Henry L. “Hank” Lacayo, a union leader with strong ties to political and business leaders across California and the nation, has died.
The 85-year-old rose to prominence organizing aircraft workers for the United Auto Workers in the early 1950s. After leading the UAW’s western regional office, he moved to UAW national headquarters in Detroit in the 1970s where he was a member of the union’s executive team.
After his retirement in 1986, he opened H.L. & Associates, a consulting firm that advised a number of clients including Verizon, Southern California Edison and SoCal Gas, on a variety of public policy issues. His Newbury Park home was a testament to his powerful influence, with walls lined with photos of him with presidents, CEOs and world leaders.

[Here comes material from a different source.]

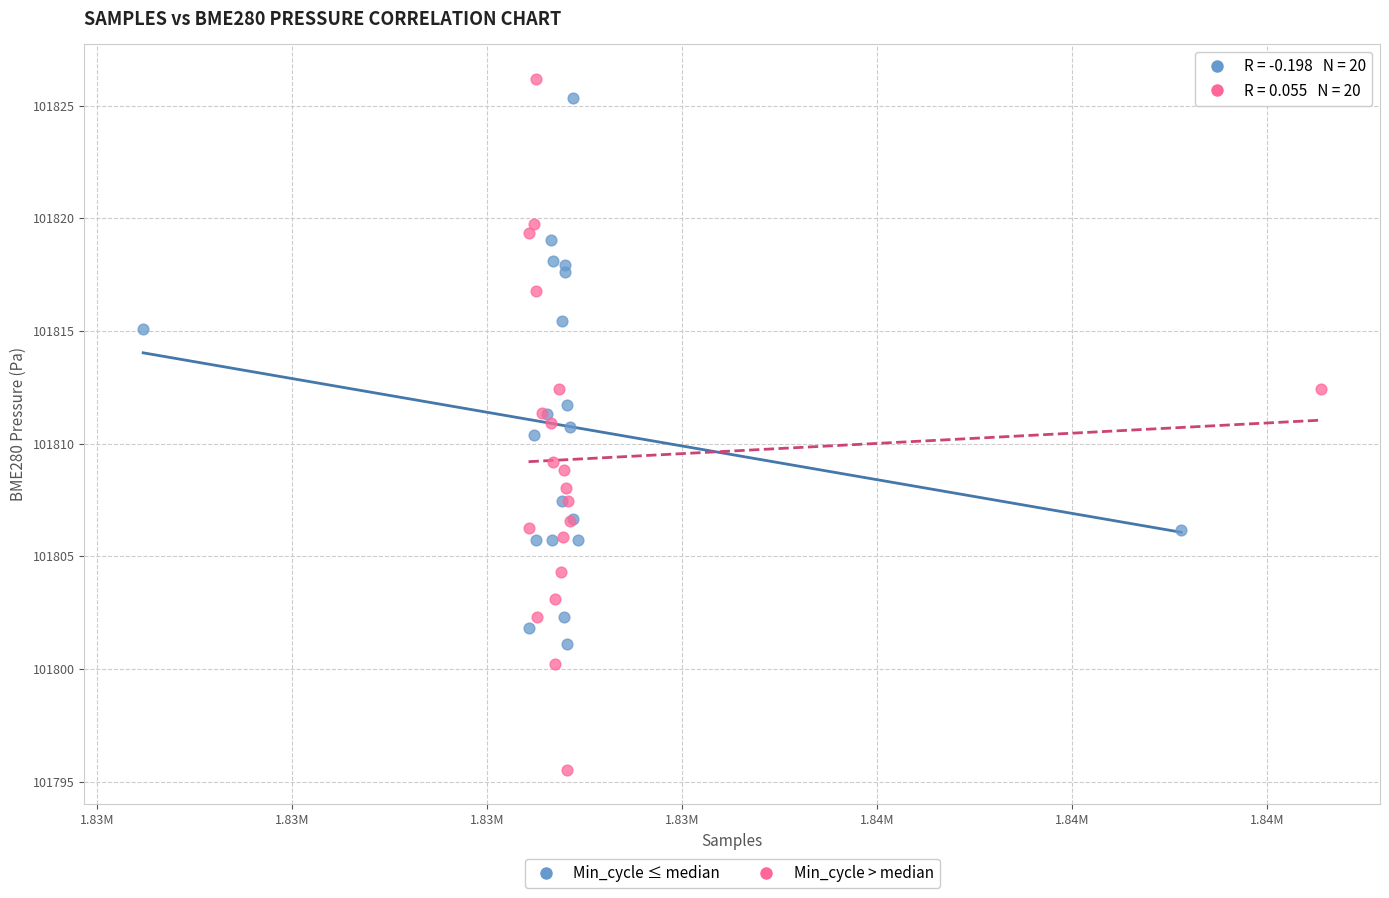

Which series has the widest spread of Y values?

Min_cycle > median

He devoted much of his post-retirement time to civic duties, working to strengthen the Ventura County Community Foundation and establishing the Destino Hispanic Legacy Fund to provide scholarships and other funding to serve the Latino community. Born in Los Angeles in 1931, he grew up in Mexico but returned to the U.S. for high school and served in the U.S. Air Force.
A powerful political figure, he helped Democratic Party candidates, notably U.S. Reps. Lois Capps and Julia Brownley and Assembly member Jacqui Irwin win close elections.

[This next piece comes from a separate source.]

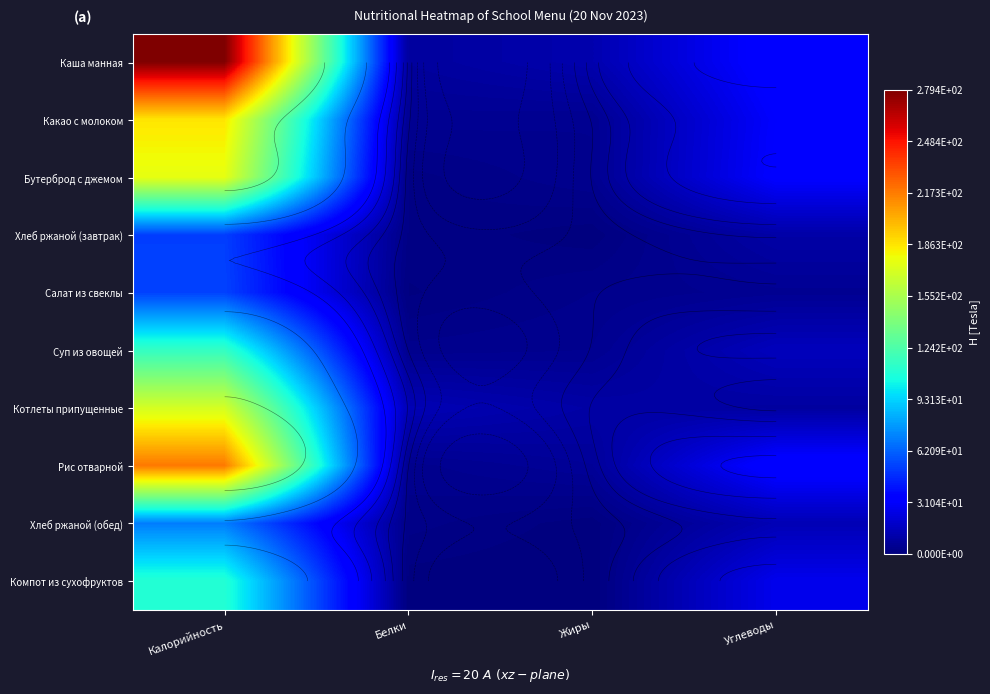

Is it true that Суп из овощей equals 3.7 at Белки?

True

Lacayo had a strong centrist streak and fought to balance the party’s no-growth green partisans and its blue collar union forces. His death, after a long battle with cancer, may expose those divisions on the Central Coast, where redistricting and the open primary system have made races more competitive.
Much of Lacayo’s philanthropy in the area was dedicated to CSU Channel Islands, where he served on the CI Foundation Board of Trustees. He donated his UAW archives to the university, creating the Lacayo Institute for Workforce and Community Studies, a think tank devoted to the study of the changing workplace. He received an honorary doctorate from CI in 2012 and also was inducted into the Pacific Coast Business Times Hall of Fame.
Lacayo was a mentor to many Latino leaders in the region and was known affectionately as “tio” or uncle by many.
On a personal note, Lacayo understood the value of the Business Times and its nonpartisan approach to politics as a way of advancing business interests and the regional economy.
With the passing of Mike Towbes, Lon Morton and Lacayo in a matter of weeks, the region has lost three men of character who were highly successful, extremely competitive but whose success was dependent on their ability to keep lines of communication open with many people who shared a different point of view.